Piemonte 2018: The Red (and a White update)

September continued to be glorious in stark contrast to the wretched conditions of late July and early August. Not quite as great as the contrast with leaving Stansted airport at 8 in the morning with rain and 8 degrees C for company and landing in Milan  it it apparently still being Summer: 33 degrees and a pure azure sky!

The fruit for The Red was selected from the vineyard plot that provides the fruit for “La Quercia”, this is a high South facing slope on Limestone. I took the decision to harvest slightly earlier due to the rapidly rising sugar levels and not wanting an overly alcoholic wine. A first pass through the vineyard selected the fruit perfect for using as whole bunch with the second pass for the de-stemmed portion.

The whole bunch fruit was then hand sorted and divided equally between 5 year old barrels (previously used for aging Barbera). The barrels were topped up with de-stemmed fruit. It’s worked out to be the same ratio whole bunch as the Moscato.

The Moscato has been ticking away quite perfectly. The mass of the skins has helped maintain a more even temperature and only need a gentle hand plunge to keep the cap wet and active. By late September the juice had fermented out to dry and was sealed up, still on its skins, to get to know itself for a few weeks. We naturally had to have a final taste before it was locked away and it is looking amazing: obviously full of solids still but the bright golden yellow colour is extraordinary, on the nose there was tangerine pith and acacia honey, the palate had not only that essence of grape but a touch of clove and all zinging off a nervy vein of salinity. Very exciting to taste.

Dry Moscato

The morning after processing the Barbera fermentation had already started spontaneously (just like the Moscato) which is a great sign!

North West Italy 2018 pre-harvest

In the heart of the Moferrato, South of Asti, grows arguably the finest Barbera and Moscato in Piedmont, so the finest on the whole of the peninsula.  This means very little of course next to the greatness of Nebbiolo, but the fruit from these limestone and sandy marls on softly rolling hills produce world class wines.

Sweet fizzy and low alcohol wine might not be your cup of tea, but the apparent simplicity of these wines belies their extraordinary character.
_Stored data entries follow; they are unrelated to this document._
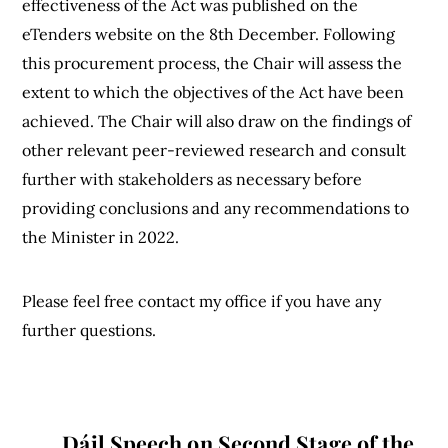
effectiveness of the Act was published on the
eTenders website on the 8th December. Following
this procurement process, the Chair will assess the
extent to which the objectives of the Act have been
achieved. The Chair will also draw on the findings of
other relevant peer-reviewed research and consult
further with stakeholders as necessary before
providing conclusions and any recommendations to
the Minister in 2022.
Please feel free contact my office if you have any
further questions.
Dáil Speech on Second Stage of the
Not only that but they age gracefully and rewardingly, if you see an old Moscato d’Asti languishing at the back of a shelf in a wine shop, grab it, you will be surprised. After a gawky phase at 2 years the secondary development mirrors the primary but in a more robust way. At 8 years old they can quite extraordinary.

There is pressure from producers for there to be a DOC/G for a dry Moscato wine, but the wheels of Italian bureaucracy being what they are this could take a decade to achieve. In the meantime we have to label with made up names with Vino Bianco  on the label and absolutely cannot, not ever, put “Moscato” on the label.

Barbera from around Nizza Monferrato finally achieved official recognition as being of exceptional quality in 2014, Barbera Nizza DOCG is the top of the quality tree and in some ways put the Barbera d’Alba/d’Asti debate to rest. This is where The English Winemakers fruit for the 2018 Whole Bunch Barbera will be sourced from.